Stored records
------
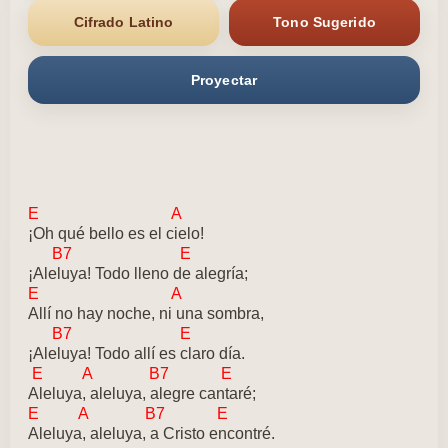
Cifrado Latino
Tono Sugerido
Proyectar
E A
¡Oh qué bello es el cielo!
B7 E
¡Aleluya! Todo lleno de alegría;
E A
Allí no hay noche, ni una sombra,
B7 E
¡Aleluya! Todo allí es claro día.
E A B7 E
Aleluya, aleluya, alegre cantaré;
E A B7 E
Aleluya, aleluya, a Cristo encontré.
------
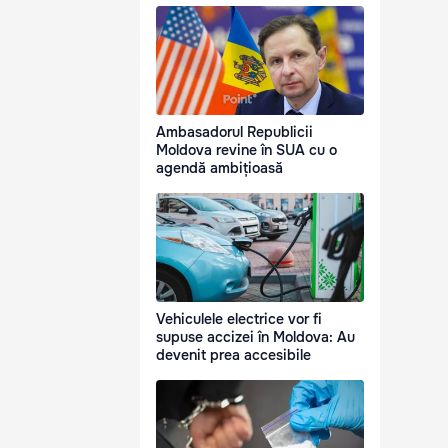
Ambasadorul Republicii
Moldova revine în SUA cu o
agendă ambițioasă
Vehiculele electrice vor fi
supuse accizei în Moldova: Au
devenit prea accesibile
------
__THE TASK__
Reproduce the lines of the entries above from the one with "Ambasadorul Republicii" to the one with "devenit prea accesibile", both included, exactly and without any other line.

__RESPONSE AREA__
Ambasadorul Republicii
Moldova revine în SUA cu o
agendă ambițioasă
Vehiculele electrice vor fi
supuse accizei în Moldova: Au
devenit prea accesibile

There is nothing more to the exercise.